For all of my complaining about capitalism, I haven’t given too many detailed plans on how to combat the woes of society brought on by the public and private institutions we currently must deal with. While good criticisms can just be takedowns, I believe the greatest come with alternatives, giving a positive contribution rather than a negative one. To this end, I bring forth the idea of Universal Basic Income (UBI).
The idea is exactly as its title would suggest: Every person gets a stipend from the government just for existing. By most popular definitions, UBI does not discriminate or change based on any factor besides age—kids probably won’t be receiving a monthly check under any program. However, no matter if you are married or single, male or female, homeless or Bezos himself, the government will give you both the same amount every month.
The idea of UBI has re-entered the public consciousness in the past decade or so. Whether this is because of a fear of automation, a response to the 2008 financial crisis or a wistful look at its success around the globe, many Americans from across the aisle are interested in the idea. Democratic presidential hopeful Andrew Yang is openly in support of the idea, and some on the right are even starting to come around.
Clearly, UBI is something that many feel is worth serious consideration. And why wouldn’t it be? Ideally, UBI is simple to understand and easy to put into practice. It can replace other forms of social welfare without promoting poverty. It can help people escape the cycle of poverty that our current system promotes. It has been shown to work in limited settings for other developed nations like Finland and Canada. It’s looking likely that it may even spread to America in time.
The two aspects of the program that prove to be contentious, though, are implementation and scale.
Implementation was and is always going to be a tough sell. At its most basic level, UBI is wealth redistribution, and even if this concept is gaining traction, the idea of paying an extra tax every month is not so appealing. However, this is one way in which UBI is more palatable over other leftist programs. The fact that everyone gets money back from the program is a lot easier to stomach for the masses. Think about how exciting it is to receive tax returns; it feels like you cheated the government in a small way. So, while UBI is definitely still a hard thing for the rich to swallow, it does seem like mass support for it is not out of the question.

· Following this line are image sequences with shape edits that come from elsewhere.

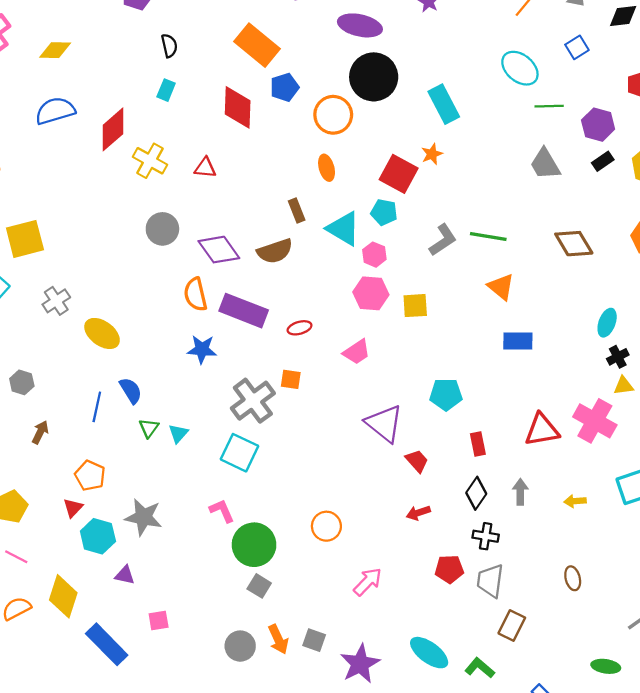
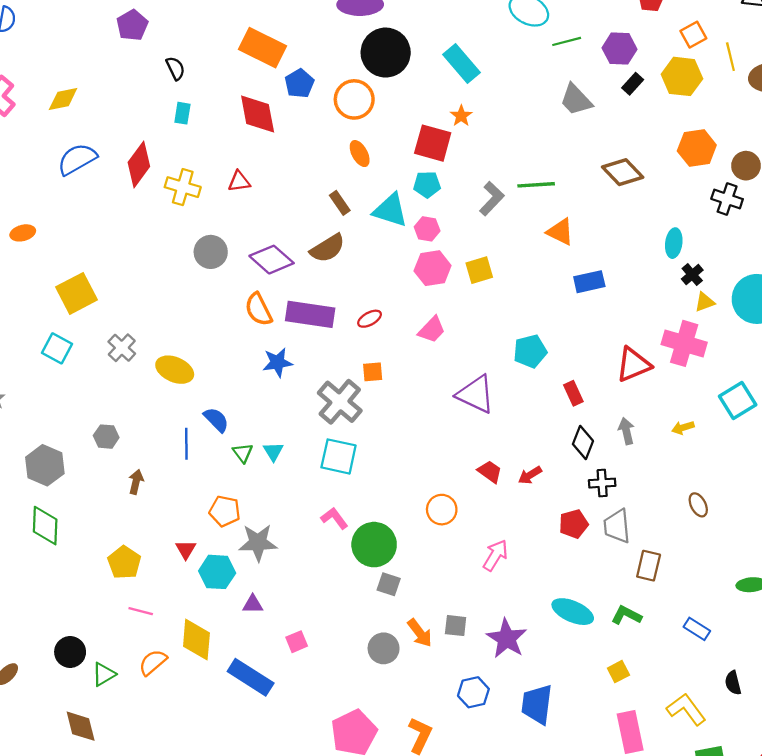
red trapezoid: (417, 461) -> (490, 472), moved
orange pentagon: (90, 476) -> (225, 511), moved

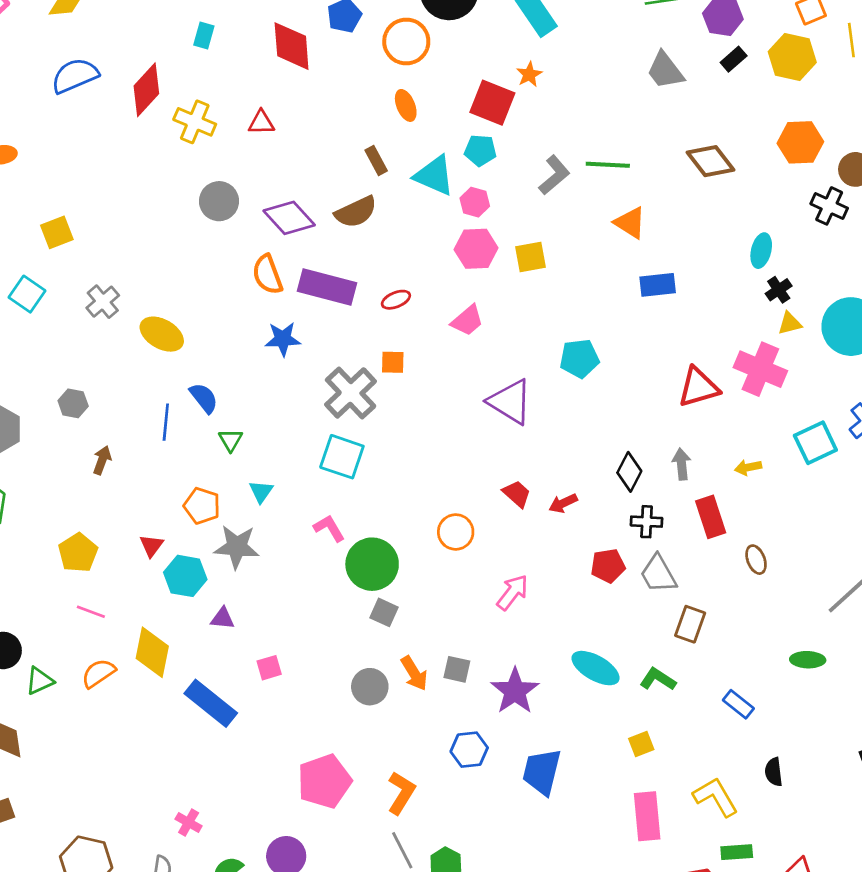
yellow square: (76, 293) -> (57, 232), size x0.7
red rectangle: (573, 393) -> (711, 517), moved, size x1.4
cyan triangle: (273, 451) -> (261, 492), moved
gray trapezoid: (617, 526) -> (658, 574), turned -30

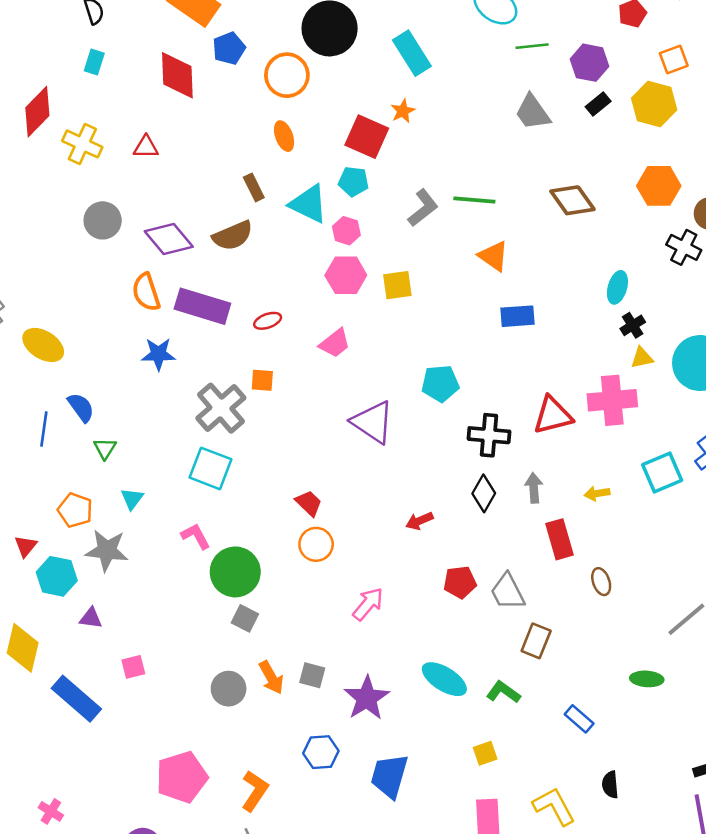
pink cross: (760, 369) -> (612, 400), turned -30
red trapezoid: (517, 494) -> (309, 503), moved
black cross: (647, 522) -> (489, 435), moved, size x1.4

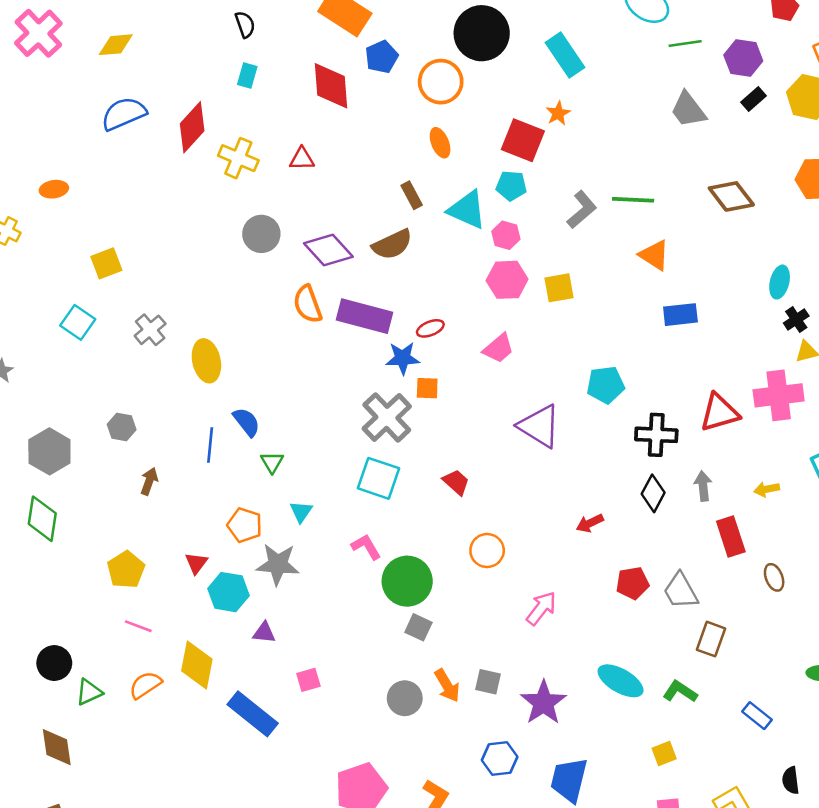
yellow ellipse: (43, 345) -> (206, 361), turned 48
blue star: (158, 354) -> (403, 358), moved
red trapezoid: (309, 503) -> (456, 482), moved

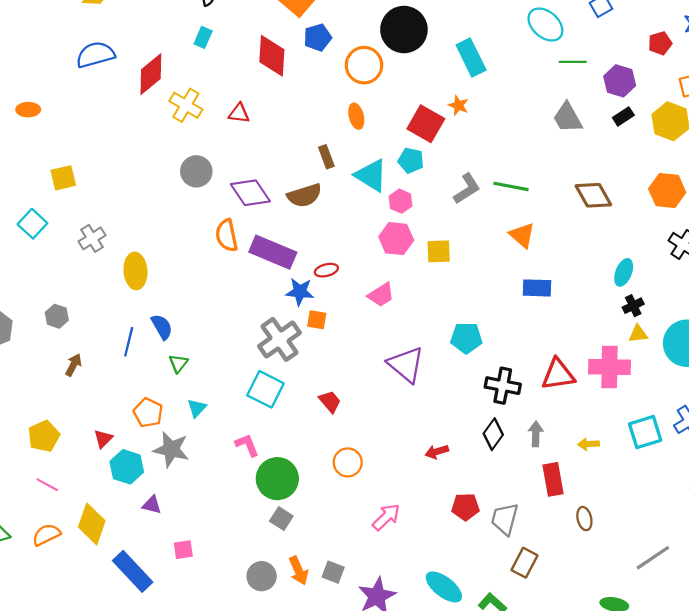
orange star: (558, 113) -> (458, 105), turned -30
gray trapezoid: (681, 591) -> (505, 519), turned 36

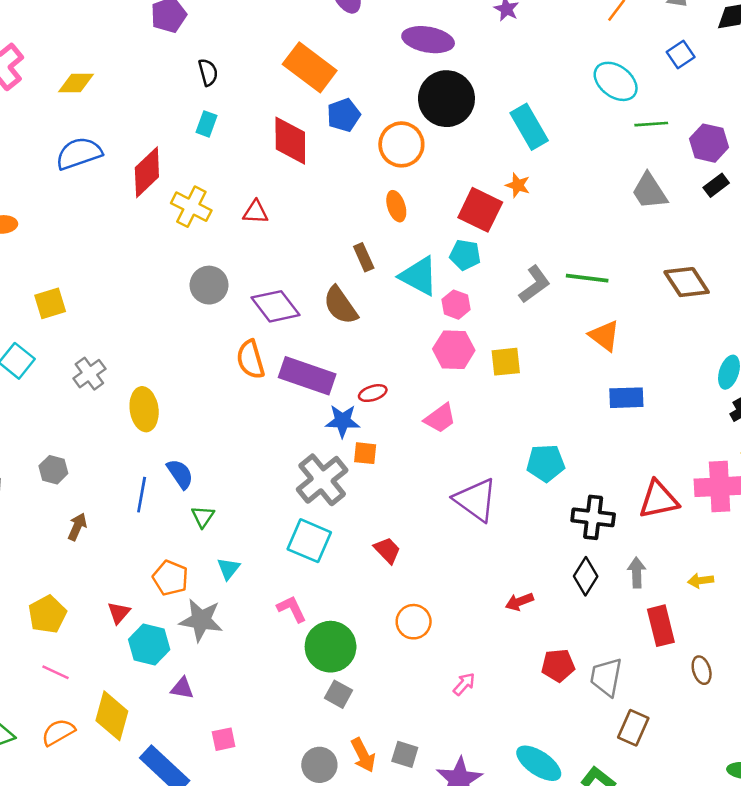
brown semicircle: (304, 195) -> (340, 305), turned 76
pink arrow: (386, 517) -> (464, 684), size x0.7

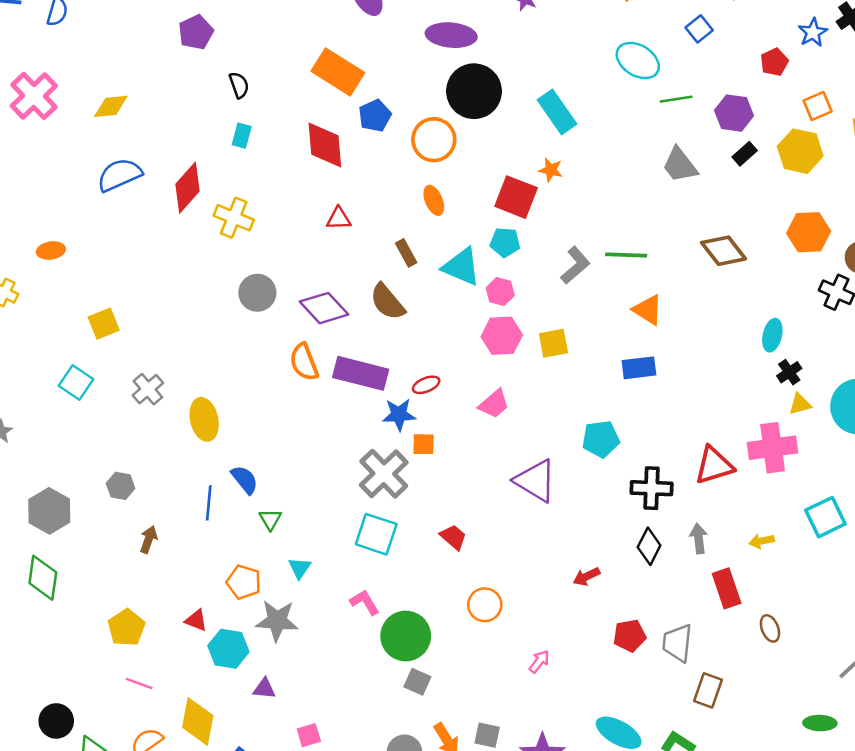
red triangle: (256, 212) -> (339, 219), moved
blue rectangle: (626, 398) -> (639, 368), moved
red triangle: (119, 613) -> (196, 620), turned -45

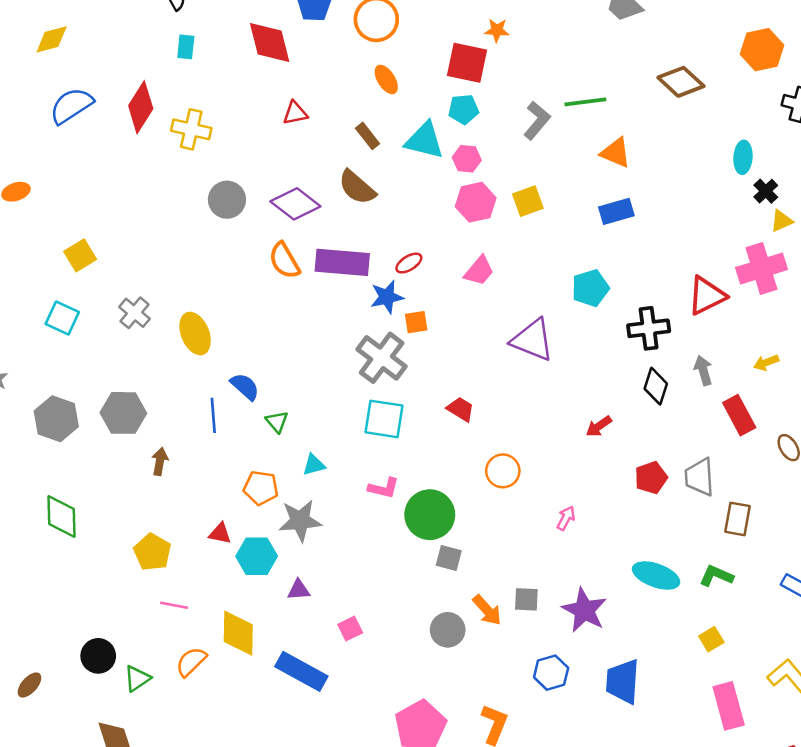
gray hexagon: (121, 486) -> (123, 413), size x1.6
gray hexagon: (49, 511) -> (56, 419), moved
cyan triangle: (300, 568) -> (314, 465), turned 50
pink L-shape: (365, 602) -> (384, 488), turned 144

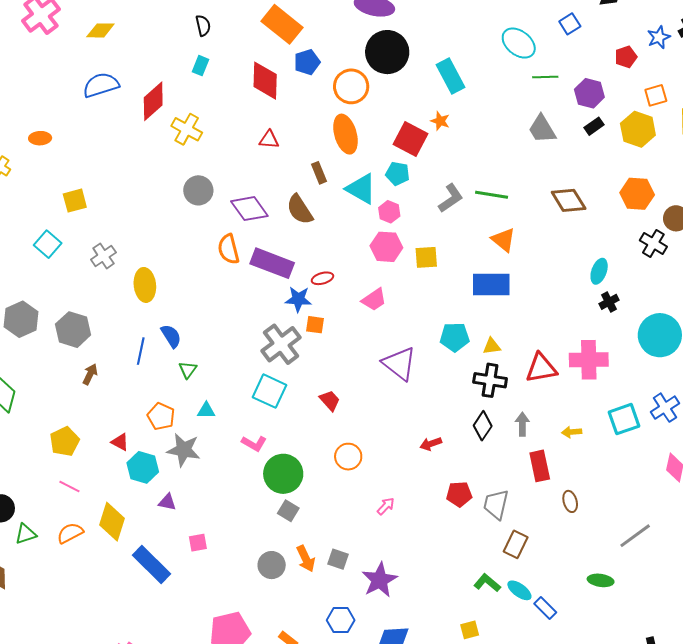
orange ellipse: (386, 79) -> (346, 134), size x1.6
blue rectangle: (616, 211) -> (491, 285), size x1.4
yellow triangle: (782, 221) -> (492, 346), moved
cyan ellipse: (656, 575) -> (519, 590), moved, size x0.7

Scale is an entirely different issue, though. Even giving a single dollar to every American adult would cost over $250 million per month, and a single dollar isn’t usually where people want to stop. Even a conservative plan would cost billions per month, billions that will have to be collected from everyone in some way. Especially given the history of decrying those needing social services with terms like “welfare queen,” the idea of spending billions to give nonworking people money is not an easy sell, even if it would replace other forms of welfare.
To this end, there is no simple argument. It requires looking at previous implementations and the state of America. There has been evidence to suggest that progressive social programs like UBI can actually increase innovation and consumerism, as giving people a safety net lets them take risks. Furthermore, it has been well-studied that people like to work, albeit not necessarily at the jobs they have. Having a sense of purpose and some extra money is worth it. This is evident in the United States now, where we have people (especially women, but that’s an issue for another time) working multiple jobs at starvation wages just to survive. From an economic and human perspective, something can and should be done about this.
And I am not claiming UBI is perfect. It does not fix underlying issues with capitalism. It doesn’t really make anyone with strong ideological leanings that happy. But it’s a compromise, and it’s a start. Those on the far left know—or at least, should know—that their lofty, utopian goals are not going to happen overnight, even when they are possible in the short-term. Unfortunately, people and government don’t work that efficiently. In this way, UBI is a good way to wet the tongue for worker-centric policies. It’s not a lasting solution, but it doesn’t have to be to be good.
At the end of the day, UBI is a capitalist-friendly way of introducing labor and cooperation as the driving forces behind society. If implemented well, this is a great start.